▶ _Extracted data_

__________

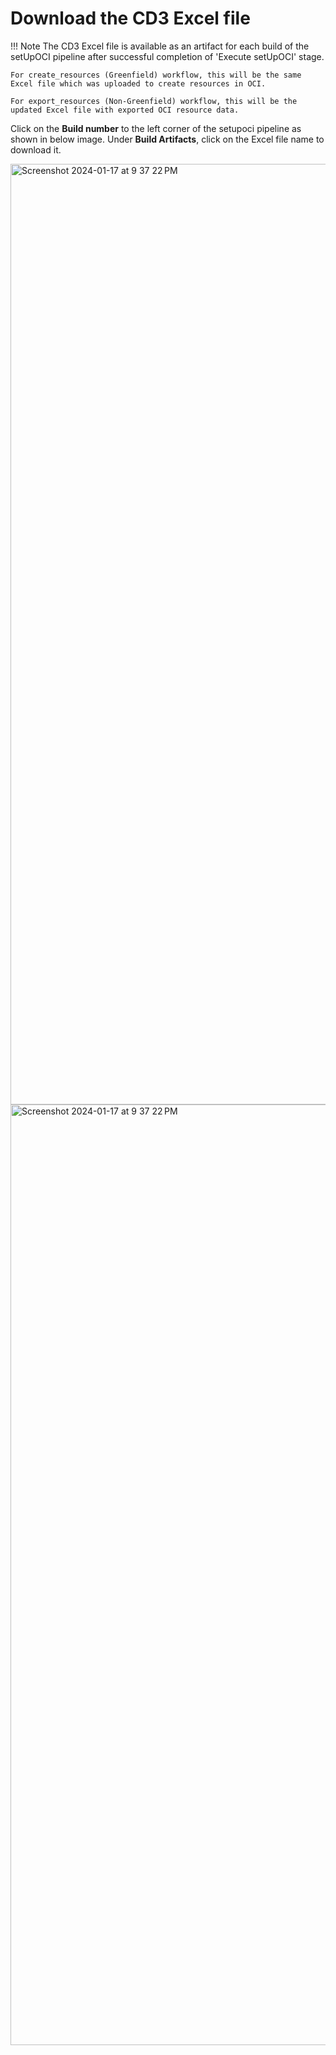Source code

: # Download the CD3 Excel file

!!! Note
    The CD3 Excel file is available as an artifact for each build of the setUpOCI pipeline after successful completion of 'Execute setUpOCI' stage.

    For create_resources (Greenfield) workflow, this will be the same Excel file which was uploaded to create resources in OCI. 

    For export_resources (Non-Greenfield) workflow, this will be the updated Excel file with exported OCI resource data.

  Click on the **Build number** to the left corner of the setupoci pipeline as shown in below image. Under **Build Artifacts**, click on the Excel file name to download it. 

  <img width="1505" alt="Screenshot 2024-01-17 at 9 37 22 PM" src="../images/setupocistages.jpg">
  <br>
  <img width="1505" alt="Screenshot 2024-01-17 at 9 37 22 PM" src="../images/buildinfo.jpg">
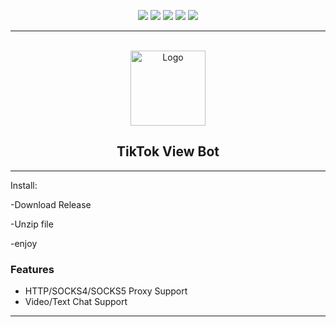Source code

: <div id="top"></div>
<p align="center">
  <img src="https://img.shields.io/github/contributors/dropout1337/TikTok-View-Bot.svg?style=for-the-badge"/>
  <img src="https://img.shields.io/github/forks/dropout1337/TikTok-View-Bot.svg?style=for-the-badge"/>
  <img src="https://img.shields.io/github/stars/dropout1337/TikTok-View-Bot.svg?style=for-the-badge"/>
  <img src="https://img.shields.io/github/issues/dropout1337/TikTok-View-Bot.svg?style=for-the-badge"/>
  <img src="https://img.shields.io/github/license/dropout1337/TikTok-View-Bot.svg?style=for-the-badge"/>
</p>
  
---------------------------------------
  
<br/>
<div align="center">
  <a href="https://github.com/dropout1337/TikTok-View-Bot">
    <img src="https://static.vecteezy.com/system/resources/previews/002/557/421/large_2x/tiktok-logo-black-mobile-social-media-icon-free-vector.jpg" alt="Logo" width="120" height="120">
  </a>
  
  <h2 align="center">TikTok View Bot</h3>

  
</div>
  
---------------------------------------
Install:

-Download Release

-Unzip file

-enjoy

### Features
* HTTP/SOCKS4/SOCKS5 Proxy Support
* Video/Text Chat Support

---------------------------------------

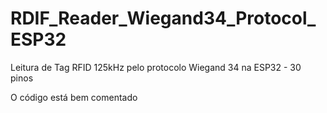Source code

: # RDIF_Reader_Wiegand34_Protocol_ESP32

Leitura de Tag RFID 125kHz pelo protocolo Wiegand 34 na ESP32 - 30 pinos

O código está bem comentado
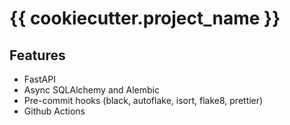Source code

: # {{ cookiecutter.project_name }}


## Features

* FastAPI
* Async SQLAlchemy and Alembic
* Pre-commit hooks (black, autoflake, isort, flake8, prettier)
* Github Actions
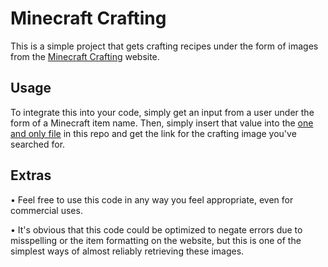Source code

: # Minecraft Crafting

This is a simple project that gets crafting recipes under the form of images from the [Minecraft Crafting](https://www.minecraftcrafting.info/) website.

## Usage

To integrate this into your code, simply get an input from a user under the form of a Minecraft item name. Then, simply insert that value into the [one and only file](https://github.com/ThaZeno/mc-damage/blob/main/crafting-recipe.js) in this repo and get the link for the crafting image you've searched for. 

## Extras

• Feel free to use this code in any way you feel appropriate, even for commercial uses. 

• It's obvious that this code could be optimized to negate errors due to misspelling or the item formatting on the website, but this is one of the simplest ways of almost reliably retrieving these images. 
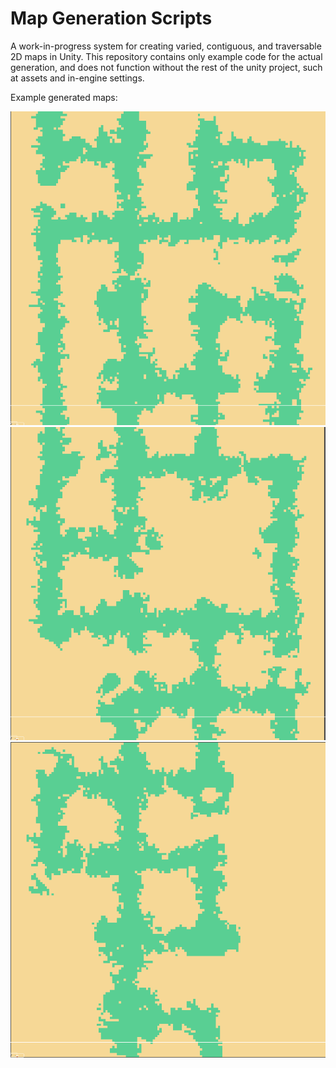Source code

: # Map Generation Scripts
 
A work-in-progress system for creating varied, contiguous, and traversable 2D maps in Unity. This repository contains only example code for the actual generation, and does not function without the rest of the unity project, such at assets and in-engine settings.

Example generated maps:

![](https://github.com/breadpuddinging/Map-Generation-Scripts/blob/main/ex1.jpg)
![](https://github.com/breadpuddinging/Map-Generation-Scripts/blob/main/ex2.jpg)
![](https://github.com/breadpuddinging/Map-Generation-Scripts/blob/main/ex3.jpg)
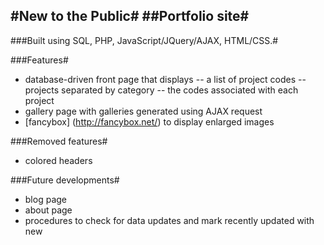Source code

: #New to the Public#
##Portfolio site#
---

###Built using SQL, PHP, JavaScript/JQuery/AJAX, HTML/CSS.#

###Features#
- database-driven front page that displays 
-- a list of project codes
-- projects separated by category
-- the codes associated with each project
- gallery page with galleries generated using AJAX request
- [fancybox] (http://fancybox.net/) to display enlarged images

###Removed features#
- colored headers

###Future developments#
- blog page
- about page
- procedures to check for data updates and mark recently updated with new
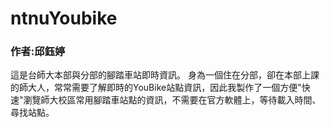 # ntnuYoubike
### 作者:邱鈺婷

這是台師大本部與分部的腳踏車站即時資訊。
身為一個住在分部，卻在本部上課的師大人，常常需要了解即時的YouBike站點資訊，因此我製作了一個方便"快速"瀏覽師大校區常用腳踏車站點的資訊，不需要在官方軟體上，等待載入時間、尋找站點。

__________

▶ _Assignment_
Rewrite everything in the listing from the line containing "retrieving these images." down through the line containing "###Built using SQL, PHP, JavaScript/JQuery/AJAX, HTML/CSS.#", replacing "repository" with "codebase" and changing nothing else. Leave the pictures out of your answer.

▶ _Task response_
• It's obvious that this code could be optimized to negate errors due to misspelling or the item formatting on the website, but this is one of the simplest ways of almost reliably retrieving these images. 
Source code

: # Map Generation Scripts
 
A work-in-progress system for creating varied, contiguous, and traversable 2D maps in Unity. This codebase contains only example code for the actual generation, and does not function without the rest of the unity project, such at assets and in-engine settings.

Example generated maps:

![](https://github.com/breadpuddinging/Map-Generation-Scripts/blob/main/ex1.jpg)
![](https://github.com/breadpuddinging/Map-Generation-Scripts/blob/main/ex2.jpg)
![](https://github.com/breadpuddinging/Map-Generation-Scripts/blob/main/ex3.jpg)
Source code

: #New to the Public#
##Portfolio site#
---

###Built using SQL, PHP, JavaScript/JQuery/AJAX, HTML/CSS.#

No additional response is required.